╭─ Exercise materials

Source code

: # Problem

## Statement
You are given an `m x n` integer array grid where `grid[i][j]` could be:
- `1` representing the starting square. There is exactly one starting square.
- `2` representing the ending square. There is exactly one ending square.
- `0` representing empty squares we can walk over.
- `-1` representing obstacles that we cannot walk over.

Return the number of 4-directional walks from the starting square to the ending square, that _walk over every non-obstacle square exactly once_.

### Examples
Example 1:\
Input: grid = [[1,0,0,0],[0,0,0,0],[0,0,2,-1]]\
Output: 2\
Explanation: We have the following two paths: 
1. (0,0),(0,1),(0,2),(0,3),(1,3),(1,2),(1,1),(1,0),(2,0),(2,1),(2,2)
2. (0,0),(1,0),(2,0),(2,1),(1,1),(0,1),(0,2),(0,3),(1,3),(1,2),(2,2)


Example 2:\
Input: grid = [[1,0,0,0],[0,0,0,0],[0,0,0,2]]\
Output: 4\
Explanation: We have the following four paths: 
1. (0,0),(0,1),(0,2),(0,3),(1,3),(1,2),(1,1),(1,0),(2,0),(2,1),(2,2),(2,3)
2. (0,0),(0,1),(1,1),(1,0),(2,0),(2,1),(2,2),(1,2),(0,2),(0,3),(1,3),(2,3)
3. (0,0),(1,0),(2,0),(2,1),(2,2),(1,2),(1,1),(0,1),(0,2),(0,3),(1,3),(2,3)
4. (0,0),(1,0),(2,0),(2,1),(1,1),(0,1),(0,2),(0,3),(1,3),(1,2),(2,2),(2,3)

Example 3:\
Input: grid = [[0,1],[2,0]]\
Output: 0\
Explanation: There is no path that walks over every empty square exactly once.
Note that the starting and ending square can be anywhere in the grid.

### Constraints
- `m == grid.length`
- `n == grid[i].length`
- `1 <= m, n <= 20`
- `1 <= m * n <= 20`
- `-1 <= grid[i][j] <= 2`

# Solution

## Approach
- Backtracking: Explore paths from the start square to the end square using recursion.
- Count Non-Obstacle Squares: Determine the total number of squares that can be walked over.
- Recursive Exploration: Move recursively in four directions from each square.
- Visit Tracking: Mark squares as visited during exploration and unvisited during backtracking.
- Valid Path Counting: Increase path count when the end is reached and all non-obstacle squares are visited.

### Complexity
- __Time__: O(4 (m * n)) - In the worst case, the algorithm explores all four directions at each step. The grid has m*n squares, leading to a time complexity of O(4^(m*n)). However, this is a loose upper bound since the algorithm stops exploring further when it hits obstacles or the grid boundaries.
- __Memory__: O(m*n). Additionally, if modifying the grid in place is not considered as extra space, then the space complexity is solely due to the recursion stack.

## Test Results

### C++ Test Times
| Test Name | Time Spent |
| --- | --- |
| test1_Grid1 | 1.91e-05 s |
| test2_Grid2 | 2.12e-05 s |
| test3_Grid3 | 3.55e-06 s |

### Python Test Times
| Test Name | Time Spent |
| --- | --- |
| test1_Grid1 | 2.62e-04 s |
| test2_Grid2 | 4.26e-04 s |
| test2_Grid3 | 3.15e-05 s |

╰─

### What you are asked to do
Filter the entries above down to the lines that contain "number".

### Response to this exercise
Return the number of 4-directional walks from the starting square to the ending square, that _walk over every non-obstacle square exactly once_.
- Count Non-Obstacle Squares: Determine the total number of squares that can be walked over.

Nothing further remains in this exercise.